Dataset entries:
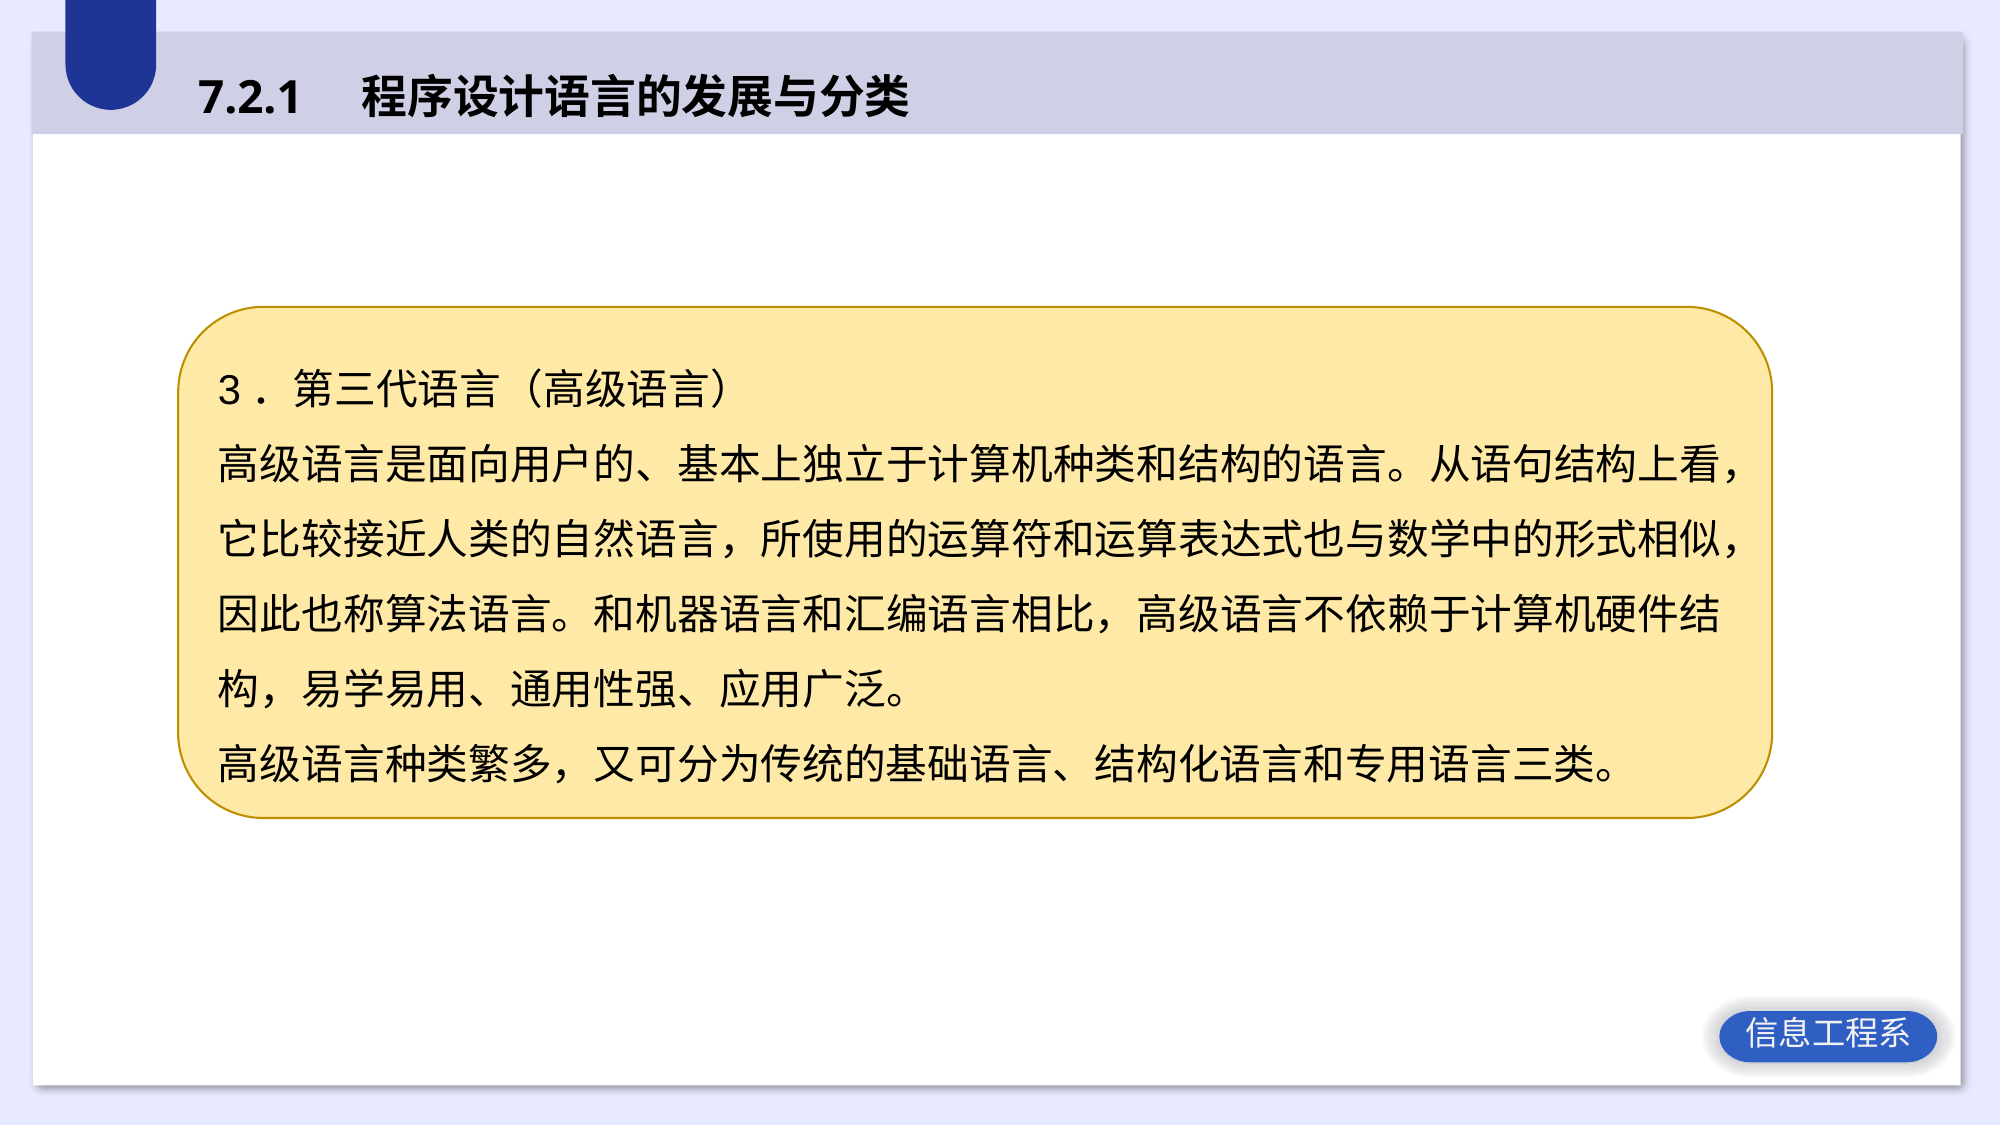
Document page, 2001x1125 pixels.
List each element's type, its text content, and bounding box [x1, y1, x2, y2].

text_box 3．第三代语言（高级语言） 高级语言是面向用户的、基本上独立于计算机种类和结构的语言。从语句结构上看，它比较接近人类的自然语言，所使用的运算符和运算表达式也与数学中的形式相似，因此也称算法语言。和机器语言和汇编语言相比，高级语言不依赖于计算机硬件结构，易学易用、通用性强、应用广泛。 高级语言种类繁多，又可分为传统的基础语言、结构化语言和专用语言三类。 [177, 305, 1774, 820]
text_box [1728, 315, 1949, 406]
text_box 7.2.1 程序设计语言的发展与分类 [183, 47, 926, 130]
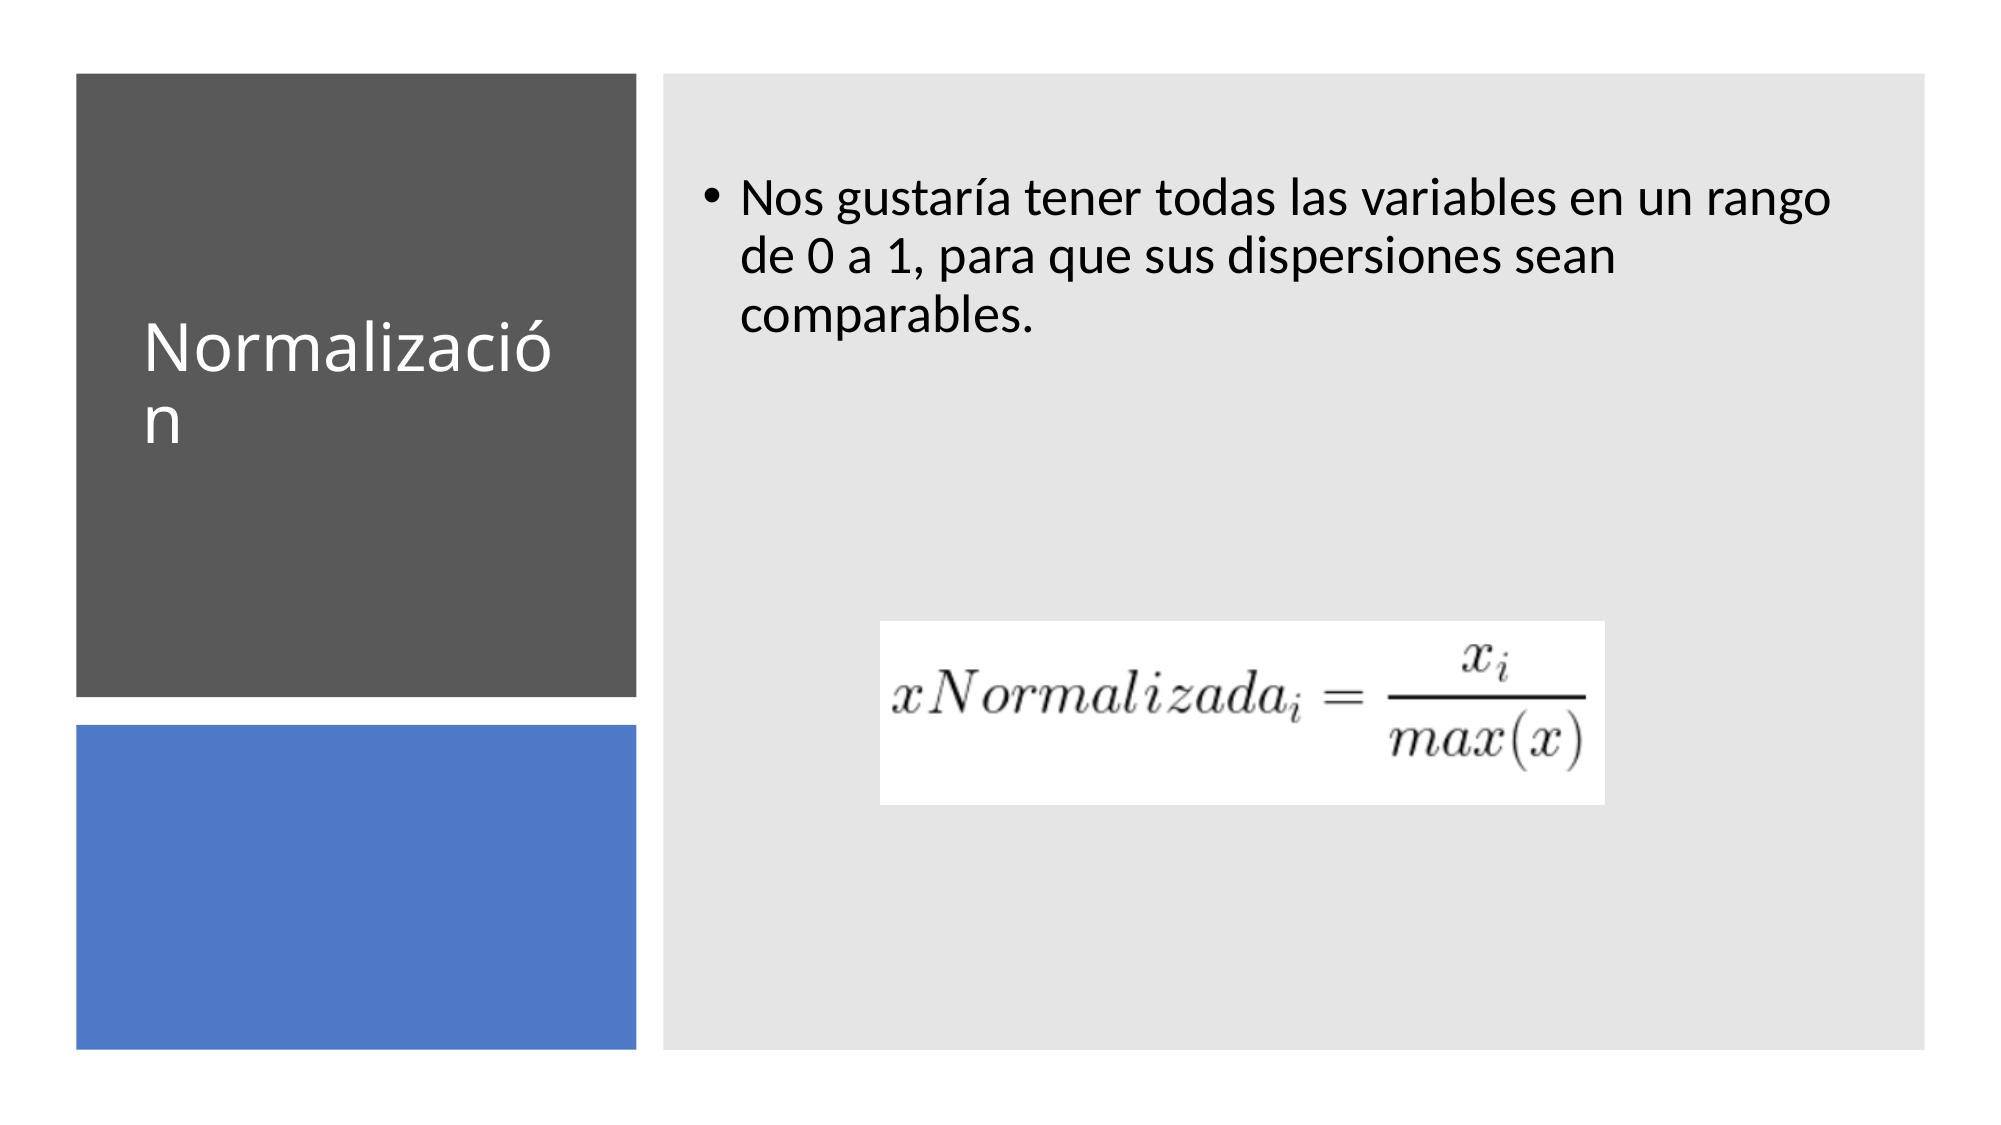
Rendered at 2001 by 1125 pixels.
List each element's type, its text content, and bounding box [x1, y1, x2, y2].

title Normalización [127, 120, 595, 652]
text_box [687, 442, 1842, 944]
picture [880, 621, 1605, 805]
text_box [75, 72, 637, 698]
text_box [75, 724, 637, 1051]
text_box Nos gustaría tener todas las variables en un rango de 0 a 1, para que sus dispersiones sean comparables. [687, 73, 1885, 440]
text_box [662, 72, 1926, 1051]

» What is required
Repeat every line above exactly, minus the pictures.

» Problem solution
Document page, 2001x1125 pixels.
List each element's type, its text content, and bounding box [x1, y1, x2, y2].

text_box 3．第三代语言（高级语言） 高级语言是面向用户的、基本上独立于计算机种类和结构的语言。从语句结构上看，它比较接近人类的自然语言，所使用的运算符和运算表达式也与数学中的形式相似，因此也称算法语言。和机器语言和汇编语言相比，高级语言不依赖于计算机硬件结构，易学易用、通用性强、应用广泛。 高级语言种类繁多，又可分为传统的基础语言、结构化语言和专用语言三类。 [177, 305, 1774, 820]
text_box [1728, 315, 1949, 406]
text_box 7.2.1 程序设计语言的发展与分类 [183, 47, 926, 130]
Rendered at 2001 by 1125 pixels.
List each element's type, its text content, and bounding box [x1, y1, x2, y2].

title Normalización [127, 120, 595, 652]
text_box [687, 442, 1842, 944]
picture [880, 621, 1605, 805]
text_box [75, 72, 637, 698]
text_box [75, 724, 637, 1051]
text_box Nos gustaría tener todas las variables en un rango de 0 a 1, para que sus dispersiones sean comparables. [687, 73, 1885, 440]
text_box [662, 72, 1926, 1051]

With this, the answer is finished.